- **About this exercise**
Put every line of the listing below into a numbered list, omitting blank lines and leaving the pictures out.

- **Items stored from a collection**
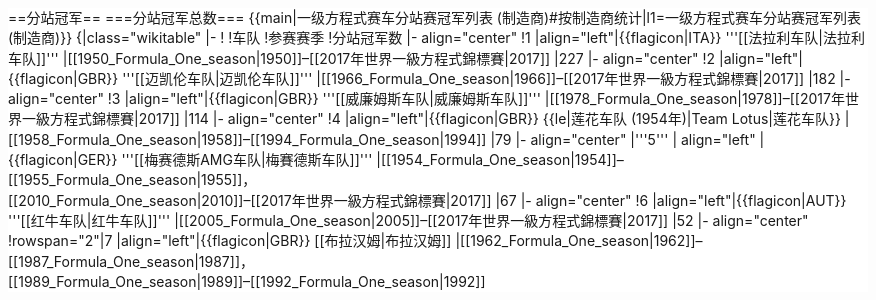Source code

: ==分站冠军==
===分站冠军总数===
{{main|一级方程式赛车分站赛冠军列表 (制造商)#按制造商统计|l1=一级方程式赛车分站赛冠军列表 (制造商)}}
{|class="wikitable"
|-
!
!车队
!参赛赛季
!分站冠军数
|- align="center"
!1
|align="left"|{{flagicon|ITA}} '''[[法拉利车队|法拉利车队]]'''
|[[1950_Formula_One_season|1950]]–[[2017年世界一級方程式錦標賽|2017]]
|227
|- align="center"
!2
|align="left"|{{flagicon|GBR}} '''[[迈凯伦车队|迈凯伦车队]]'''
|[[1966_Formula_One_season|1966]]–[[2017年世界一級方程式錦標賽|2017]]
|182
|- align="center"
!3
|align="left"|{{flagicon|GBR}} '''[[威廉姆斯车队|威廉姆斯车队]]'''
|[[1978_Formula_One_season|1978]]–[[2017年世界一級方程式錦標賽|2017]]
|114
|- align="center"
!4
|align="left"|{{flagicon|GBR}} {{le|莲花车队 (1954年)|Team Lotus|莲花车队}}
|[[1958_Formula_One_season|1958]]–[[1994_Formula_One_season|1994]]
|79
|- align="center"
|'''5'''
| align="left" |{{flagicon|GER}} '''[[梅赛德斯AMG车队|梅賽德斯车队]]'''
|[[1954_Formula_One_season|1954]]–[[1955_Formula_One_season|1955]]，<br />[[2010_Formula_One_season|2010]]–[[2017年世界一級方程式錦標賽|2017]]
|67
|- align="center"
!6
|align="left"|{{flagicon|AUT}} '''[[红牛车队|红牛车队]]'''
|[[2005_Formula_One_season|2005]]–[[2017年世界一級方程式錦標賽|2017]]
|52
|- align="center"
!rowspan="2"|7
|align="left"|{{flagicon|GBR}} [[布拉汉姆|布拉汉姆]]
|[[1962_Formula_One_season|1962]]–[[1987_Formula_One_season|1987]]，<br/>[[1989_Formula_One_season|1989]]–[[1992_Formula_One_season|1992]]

- **Reply to the exercise**
1. Source code
2. : ==分站冠军==
3. ===分站冠军总数===
4. {{main|一级方程式赛车分站赛冠军列表 (制造商)#按制造商统计|l1=一级方程式赛车分站赛冠军列表 (制造商)}}
5. {|class="wikitable"
6. |-
7. !
8. !车队
9. !参赛赛季
10. !分站冠军数
11. |- align="center"
12. !1
13. |align="left"|{{flagicon|ITA}} '''[[法拉利车队|法拉利车队]]'''
14. |[[1950_Formula_One_season|1950]]–[[2017年世界一級方程式錦標賽|2017]]
15. |227
16. |- align="center"
17. !2
18. |align="left"|{{flagicon|GBR}} '''[[迈凯伦车队|迈凯伦车队]]'''
19. |[[1966_Formula_One_season|1966]]–[[2017年世界一級方程式錦標賽|2017]]
20. |182
21. |- align="center"
22. !3
23. |align="left"|{{flagicon|GBR}} '''[[威廉姆斯车队|威廉姆斯车队]]'''
24. |[[1978_Formula_One_season|1978]]–[[2017年世界一級方程式錦標賽|2017]]
25. |114
26. |- align="center"
27. !4
28. |align="left"|{{flagicon|GBR}} {{le|莲花车队 (1954年)|Team Lotus|莲花车队}}
29. |[[1958_Formula_One_season|1958]]–[[1994_Formula_One_season|1994]]
30. |79
31. |- align="center"
32. |'''5'''
33. | align="left" |{{flagicon|GER}} '''[[梅赛德斯AMG车队|梅賽德斯车队]]'''
34. |[[1954_Formula_One_season|1954]]–[[1955_Formula_One_season|1955]]，<br />[[2010_Formula_One_season|2010]]–[[2017年世界一級方程式錦標賽|2017]]
35. |67
36. |- align="center"
37. !6
38. |align="left"|{{flagicon|AUT}} '''[[红牛车队|红牛车队]]'''
39. |[[2005_Formula_One_season|2005]]–[[2017年世界一級方程式錦標賽|2017]]
40. |52
41. |- align="center"
42. !rowspan="2"|7
43. |align="left"|{{flagicon|GBR}} [[布拉汉姆|布拉汉姆]]
44. |[[1962_Formula_One_season|1962]]–[[1987_Formula_One_season|1987]]，<br/>[[1989_Formula_One_season|1989]]–[[1992_Formula_One_season|1992]]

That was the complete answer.